■ What you have to do
Copy out, in full, each line of the listing below that contains the word "common".

** Start **

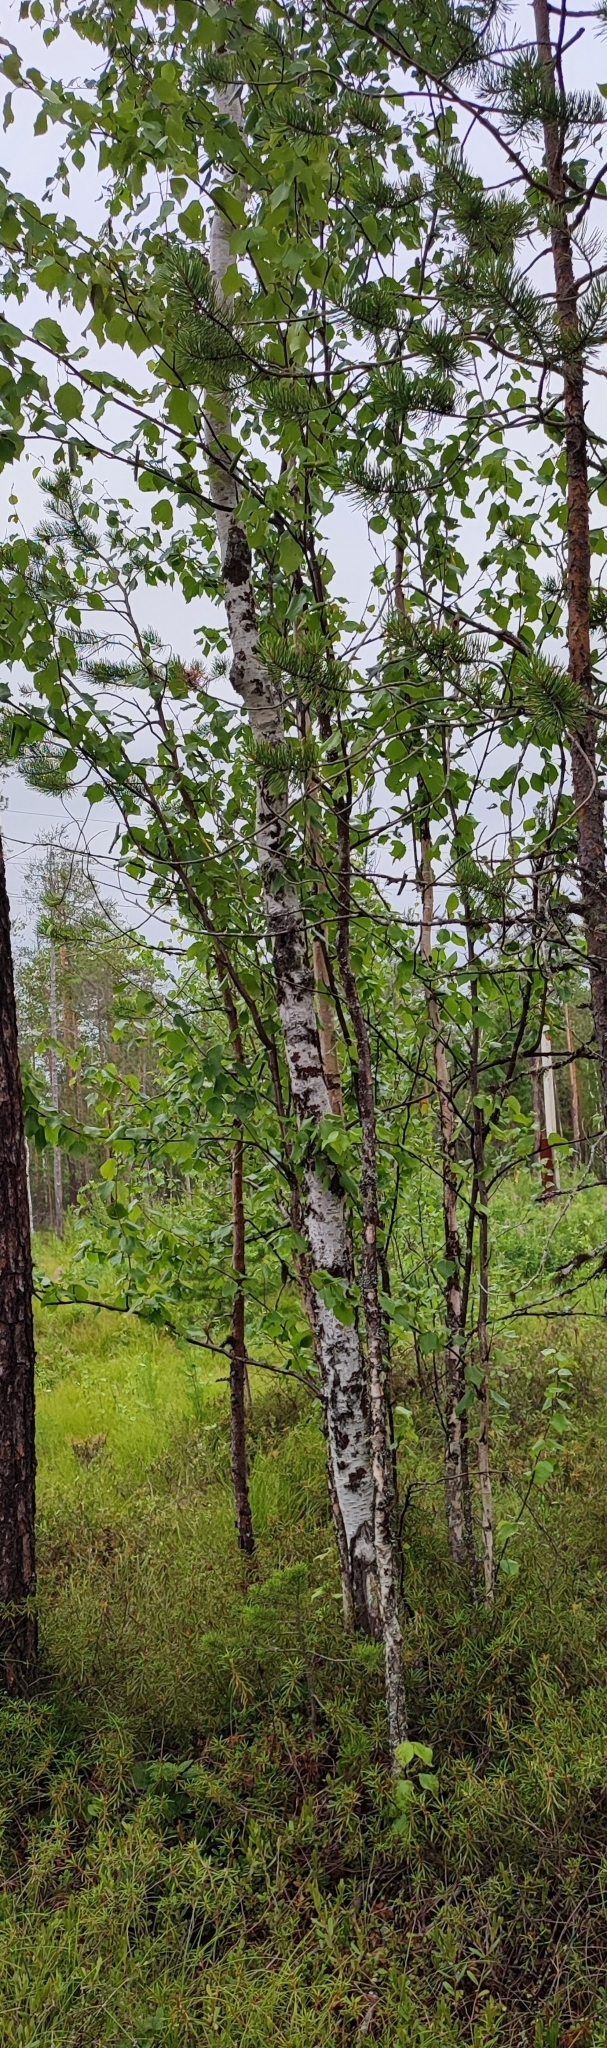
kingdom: Plantae
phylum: Tracheophyta
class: Magnoliopsida
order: Fagales
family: Betulaceae
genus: Betula
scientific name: Betula pubescens
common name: Downy birch
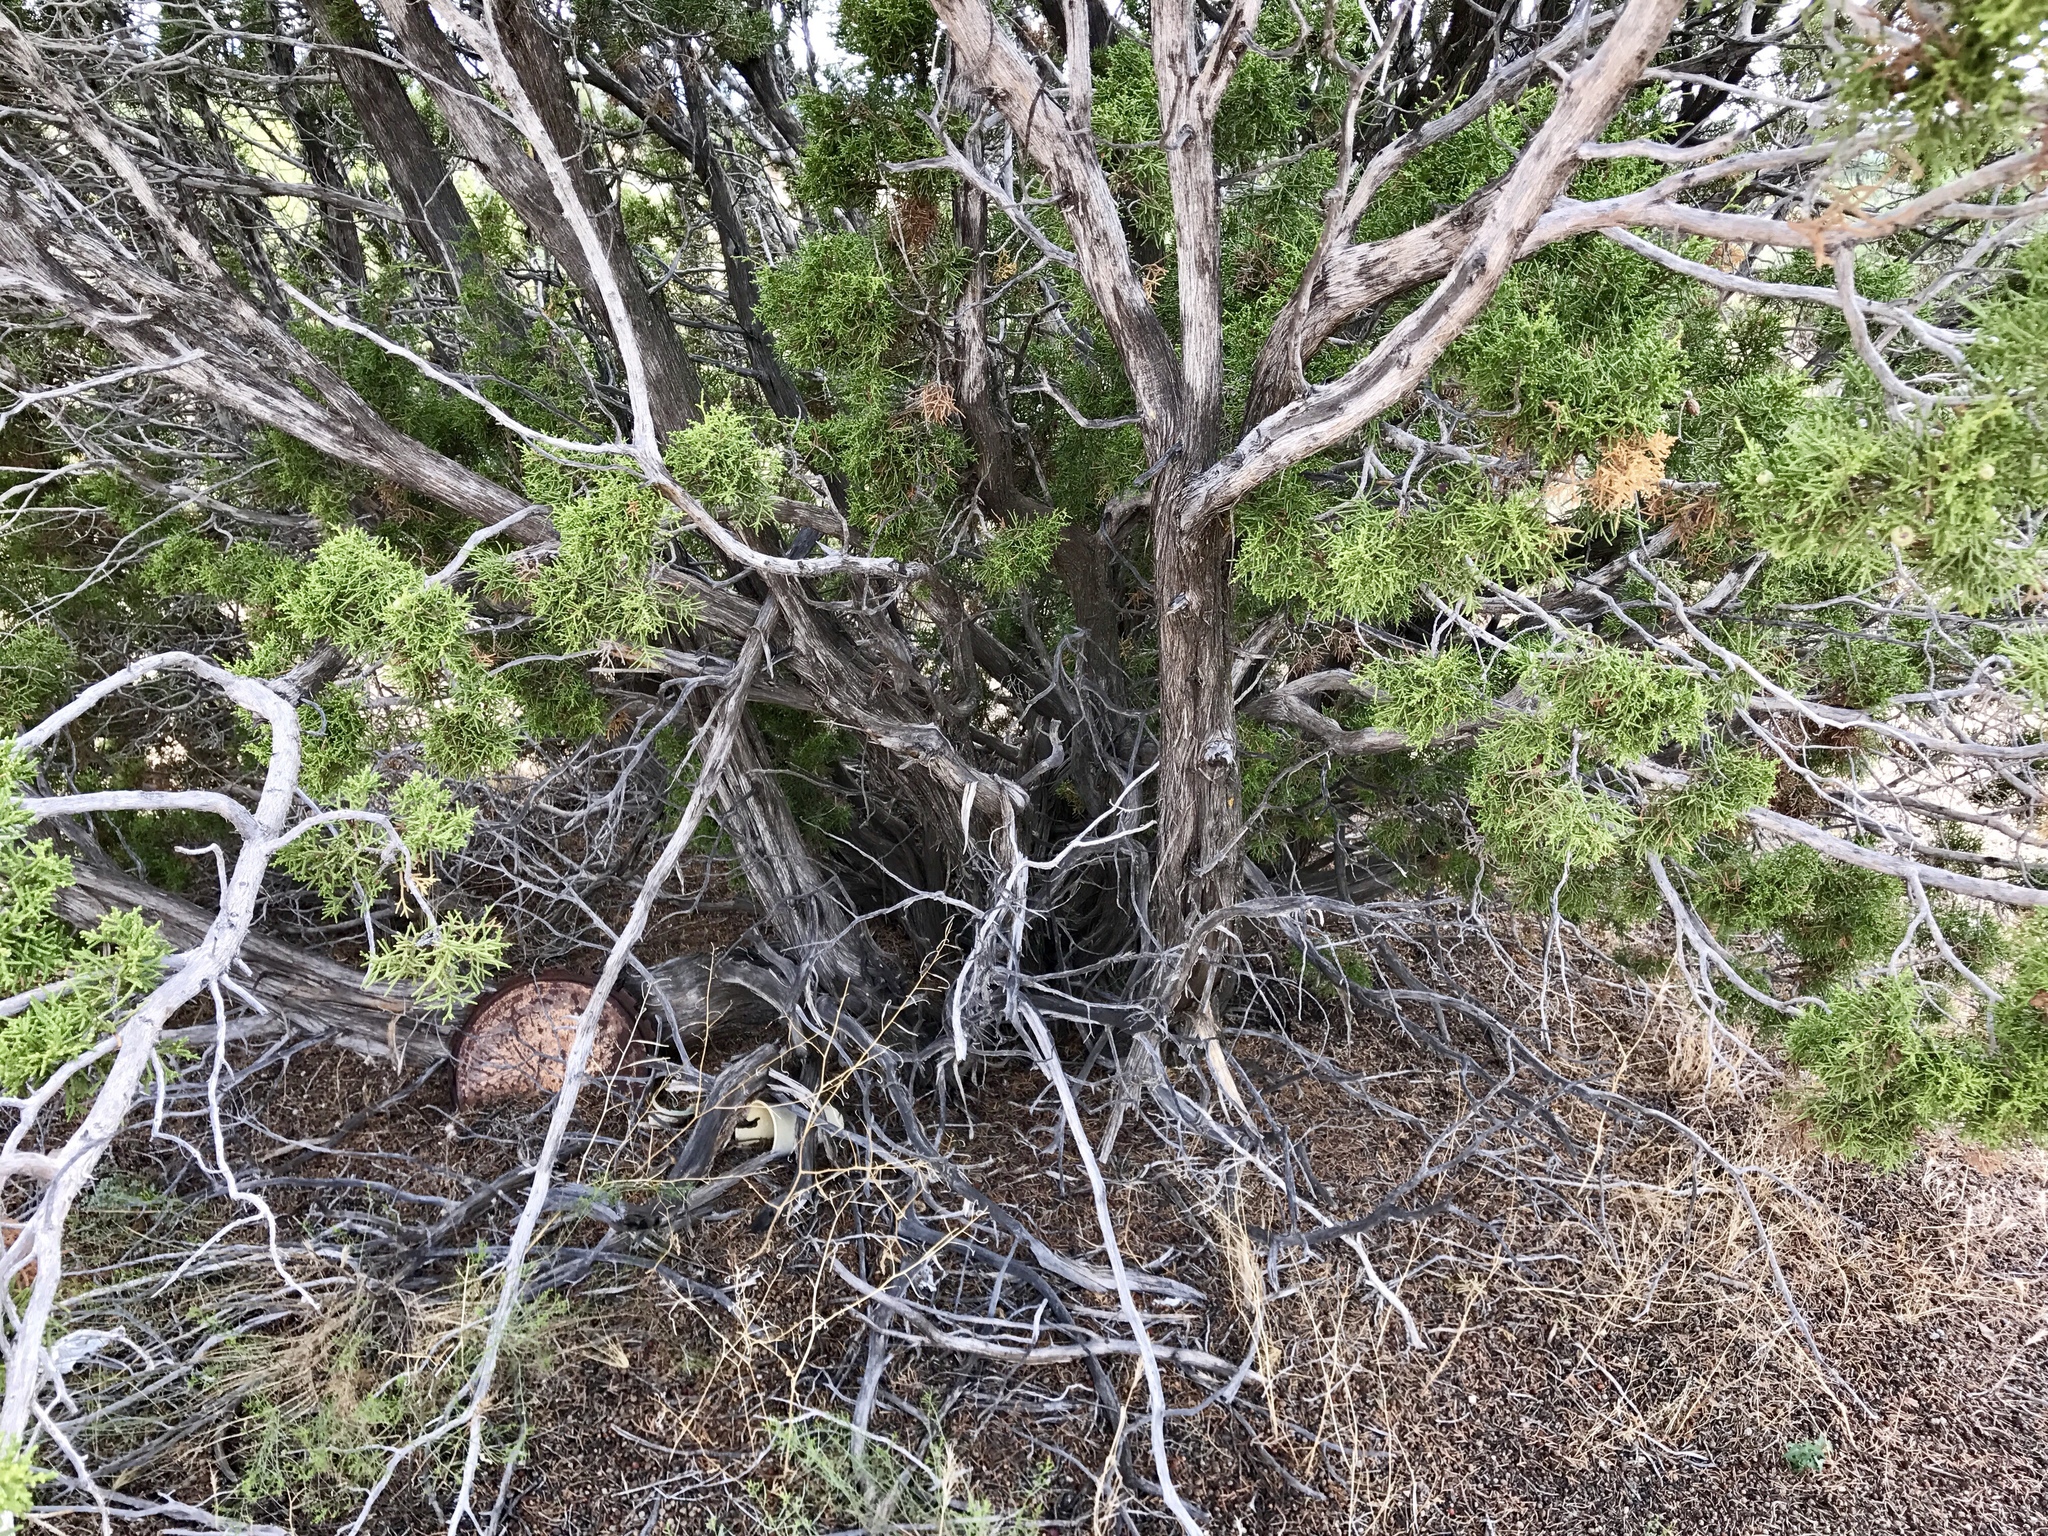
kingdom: Plantae
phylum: Tracheophyta
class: Pinopsida
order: Pinales
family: Cupressaceae
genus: Juniperus
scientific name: Juniperus californica
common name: California juniper
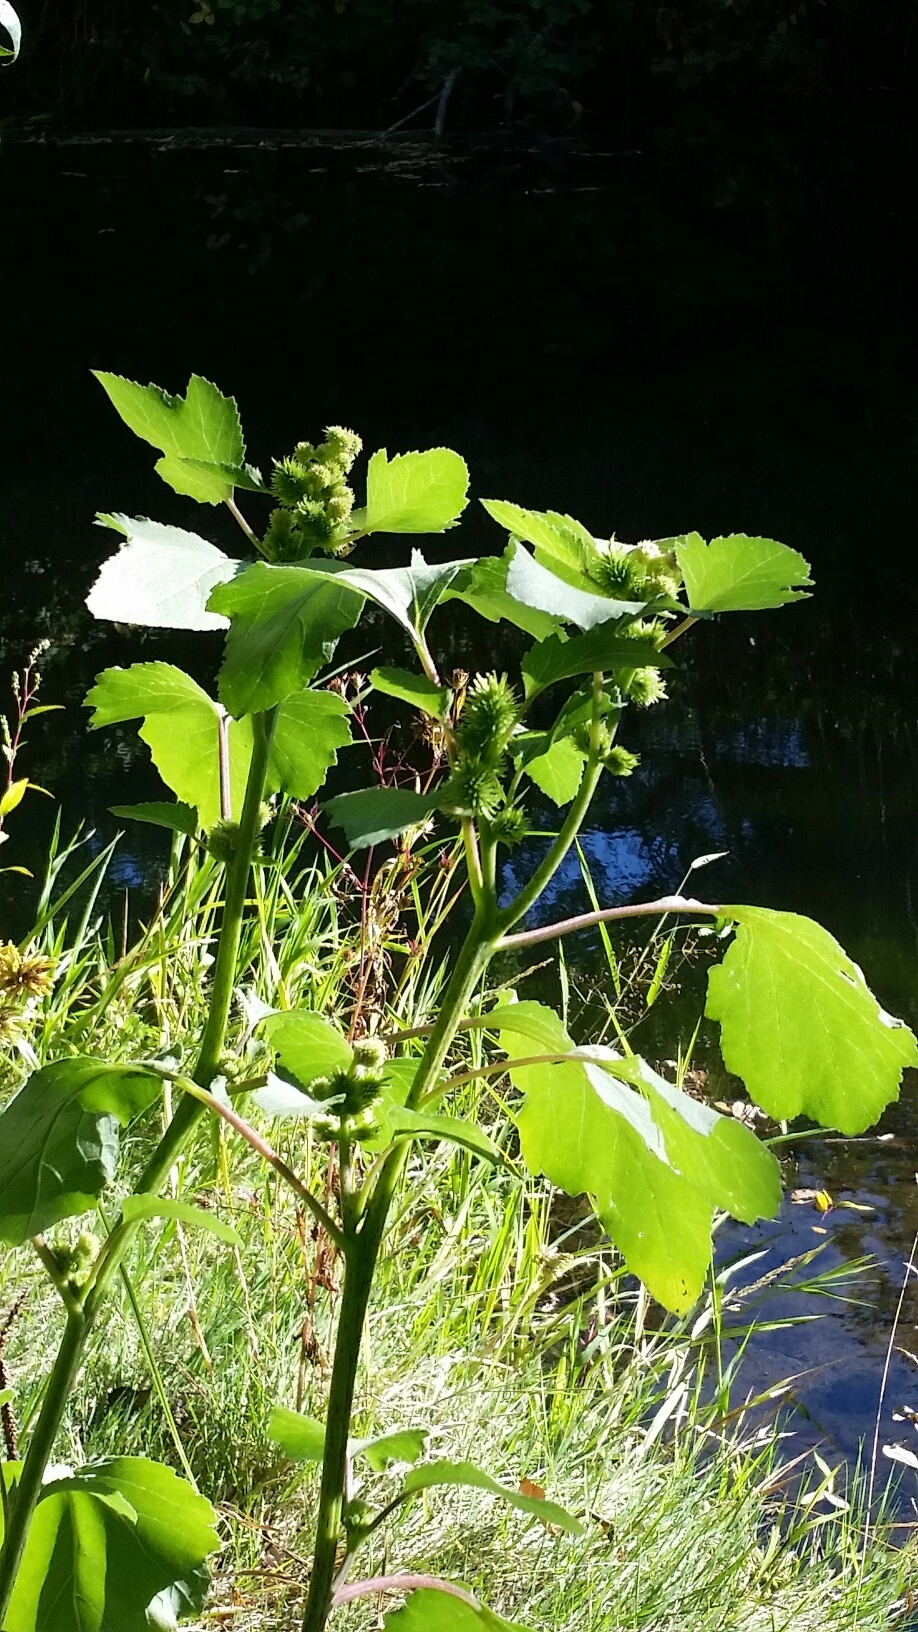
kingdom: Plantae
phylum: Tracheophyta
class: Magnoliopsida
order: Asterales
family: Asteraceae
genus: Xanthium
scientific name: Xanthium strumarium
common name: Rough cocklebur
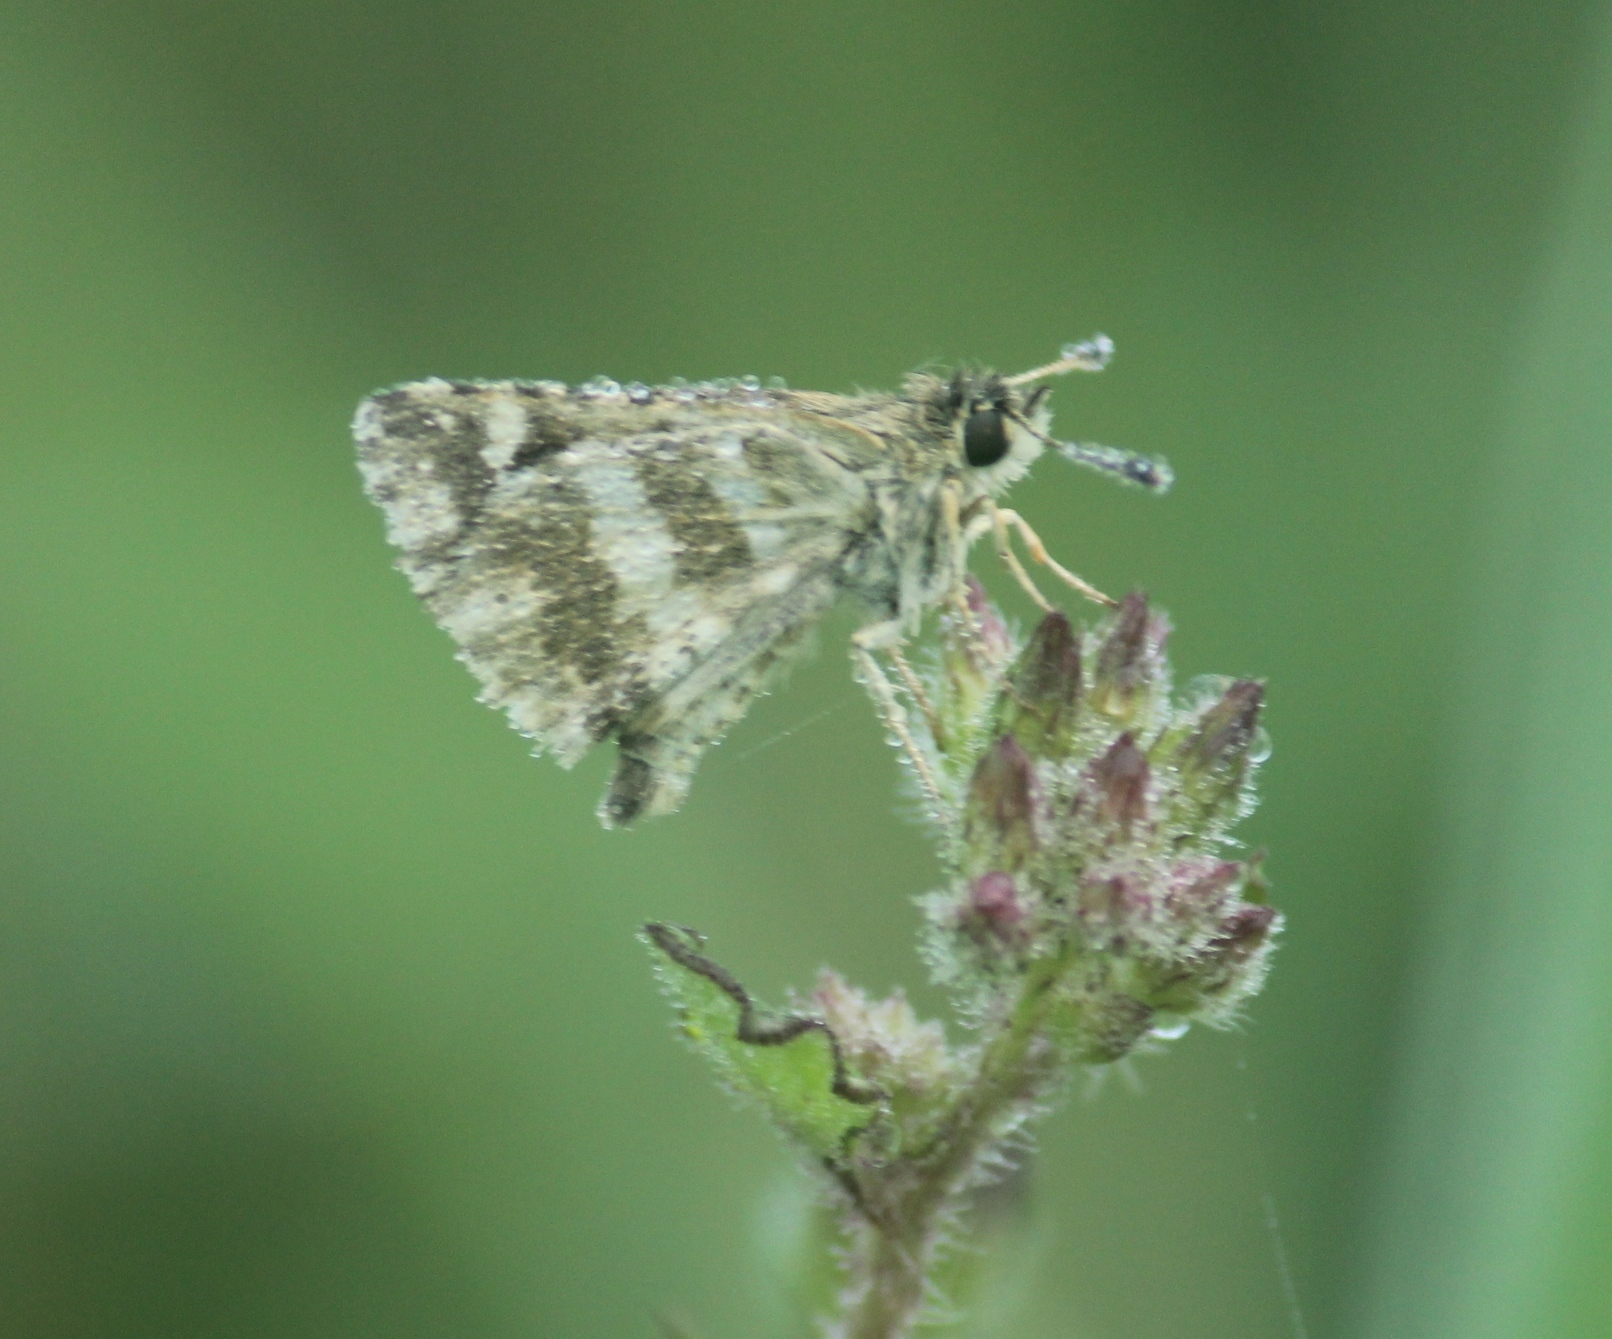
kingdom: Animalia
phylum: Arthropoda
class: Insecta
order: Lepidoptera
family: Hesperiidae
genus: Spialia
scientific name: Spialia galba
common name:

** End **

■ Result
common name: Downy birch
common name: California juniper
common name: Rough cocklebur
common name:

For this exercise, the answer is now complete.